Shareholders will be receiving a management information circular outlining the next steps and the voting process. Gemcom security holders are encouraged to read the circular in its entirety as it will provide, among other things, a detailed discussion of the process that led to the proposed transaction and the reasons behind Gemcom's Board of Directors unanimous recommendation that shareholders vote FOR the transaction. Pending the receipt of court and security holder approval, the transaction is expected to be completed in late July. A copy of the amendment to the arrangement agreement and a copy of Pala's voting agreement will be filed on SEDAR at www.sedar.com.
Lang Michener LLP is acting as legal advisor to the Mergers & Acquisition Committee of Gemcom's Board of Directors and Fasken Martineau DuMoulin LLP is acting as legal counsel to Gemcom.
Goodwin Procter LLP and Stikeman Elliott LLP are acting as legal advisors to JMI Equity, while Latham and Watkins LLP is acting as legal advisor to The Carlyle Group. Goodmans LLP is acting as legal advisor to Pala Investments Holdings Limited.
About JMI Equity
JMI Equity, based in Baltimore and San Diego, is a private equity firm exclusively focused on investments in growing software and business services companies at all stages of their lifecycles.

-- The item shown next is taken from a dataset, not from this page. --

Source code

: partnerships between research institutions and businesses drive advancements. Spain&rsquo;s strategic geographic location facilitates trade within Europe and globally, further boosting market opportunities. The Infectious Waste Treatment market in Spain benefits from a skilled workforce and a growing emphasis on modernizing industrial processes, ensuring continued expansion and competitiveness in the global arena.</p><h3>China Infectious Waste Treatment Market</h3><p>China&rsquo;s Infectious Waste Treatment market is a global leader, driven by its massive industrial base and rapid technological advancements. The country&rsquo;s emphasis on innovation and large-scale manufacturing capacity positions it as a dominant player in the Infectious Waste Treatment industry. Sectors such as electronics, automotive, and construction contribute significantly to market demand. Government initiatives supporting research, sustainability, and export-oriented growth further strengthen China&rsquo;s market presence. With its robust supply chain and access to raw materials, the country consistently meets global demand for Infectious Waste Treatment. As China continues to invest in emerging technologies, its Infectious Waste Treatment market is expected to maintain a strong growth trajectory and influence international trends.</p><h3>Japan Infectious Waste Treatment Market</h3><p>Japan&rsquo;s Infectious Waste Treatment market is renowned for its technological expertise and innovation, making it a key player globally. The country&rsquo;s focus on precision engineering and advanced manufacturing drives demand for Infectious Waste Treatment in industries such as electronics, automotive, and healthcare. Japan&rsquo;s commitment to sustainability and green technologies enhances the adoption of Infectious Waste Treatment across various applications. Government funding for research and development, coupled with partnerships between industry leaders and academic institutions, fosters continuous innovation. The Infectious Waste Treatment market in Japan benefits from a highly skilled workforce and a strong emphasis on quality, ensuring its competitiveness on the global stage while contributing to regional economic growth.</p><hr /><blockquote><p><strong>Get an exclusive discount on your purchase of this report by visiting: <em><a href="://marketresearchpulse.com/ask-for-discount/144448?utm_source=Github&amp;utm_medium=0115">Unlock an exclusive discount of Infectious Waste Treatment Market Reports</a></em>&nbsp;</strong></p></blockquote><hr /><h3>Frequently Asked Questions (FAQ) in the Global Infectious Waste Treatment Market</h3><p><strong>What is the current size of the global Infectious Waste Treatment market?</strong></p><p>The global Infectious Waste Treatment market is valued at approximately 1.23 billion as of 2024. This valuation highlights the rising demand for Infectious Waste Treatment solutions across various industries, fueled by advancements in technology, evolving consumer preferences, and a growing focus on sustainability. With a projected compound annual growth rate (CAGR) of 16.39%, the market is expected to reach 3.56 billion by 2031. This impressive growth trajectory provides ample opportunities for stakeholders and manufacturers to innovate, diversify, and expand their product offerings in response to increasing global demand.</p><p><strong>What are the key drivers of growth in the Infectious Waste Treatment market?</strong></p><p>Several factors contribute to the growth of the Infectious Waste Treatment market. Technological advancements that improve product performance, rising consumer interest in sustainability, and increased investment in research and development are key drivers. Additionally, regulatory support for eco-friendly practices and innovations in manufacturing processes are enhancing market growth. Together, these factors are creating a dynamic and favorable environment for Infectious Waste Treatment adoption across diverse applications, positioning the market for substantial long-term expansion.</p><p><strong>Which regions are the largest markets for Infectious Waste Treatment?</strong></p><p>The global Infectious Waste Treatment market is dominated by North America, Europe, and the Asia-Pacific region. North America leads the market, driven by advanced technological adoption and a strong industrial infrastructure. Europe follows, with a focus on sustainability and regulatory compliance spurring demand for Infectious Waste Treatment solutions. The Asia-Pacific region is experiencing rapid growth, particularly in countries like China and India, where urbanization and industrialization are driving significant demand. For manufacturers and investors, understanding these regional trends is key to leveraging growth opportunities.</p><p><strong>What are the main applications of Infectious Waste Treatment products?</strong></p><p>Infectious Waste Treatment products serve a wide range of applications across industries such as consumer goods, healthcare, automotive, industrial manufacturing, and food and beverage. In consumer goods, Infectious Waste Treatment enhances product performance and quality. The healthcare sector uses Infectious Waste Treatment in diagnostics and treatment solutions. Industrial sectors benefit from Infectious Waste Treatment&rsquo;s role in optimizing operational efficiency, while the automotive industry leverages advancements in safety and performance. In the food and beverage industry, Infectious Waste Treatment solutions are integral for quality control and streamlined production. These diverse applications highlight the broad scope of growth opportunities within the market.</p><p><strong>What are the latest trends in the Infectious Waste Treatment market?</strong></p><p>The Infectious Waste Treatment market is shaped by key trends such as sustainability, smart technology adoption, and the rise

Founded in 1992, JMI has invested in more than 90 companies throughout North America and has approximately $1.3 billion of committed capital under management. JMI provides the first institutional capital to self-funded companies, partners with management teams to acquire or recapitalize market leading companies and selectively makes investments in early-stage companies. Representative investments include Blackbaud, DoubleClick, Kronos and Unica. For more information on JMI, visit www.jmiequity.com.
About The Carlyle Group
The Carlyle Group is a global private equity firm with $81.1 billion under management committed to 60 funds. Carlyle invests in buyouts, venture & growth capital, real estate and leveraged finance in Africa, Asia, Australia, Europe, North America and South America focusing on aerospace & defense, automotive & transportation, consumer & retail, energy & power, financial services, healthcare, industrial, infrastructure, technology & business services and telecommunications & media. Since 1987, the firm has invested $43.0 billion of equity in 774 transactions for a total purchase price of $229.3 billion. The Carlyle Group employs more than 1,000 people in 21 countries. In the aggregate, Carlyle portfolio companies have more than $87 billion in revenue and employ more than 286,000 people around the world.
www.carlyle.com
About Pala Investments Holdings Limited
Pala Investments Holdings Limited is a US$1.2 billion multi- strategy alternative investment company with a focus on mining and natural resource companies in both developed and emerging markets. Pala, which is based in Jersey, Channel Islands, seeks to assist companies in which it has long-term shareholdings by providing strategic advice and innovative financing solutions.
It is advised on an exclusive basis by Pala Investments AG, based in Switzerland.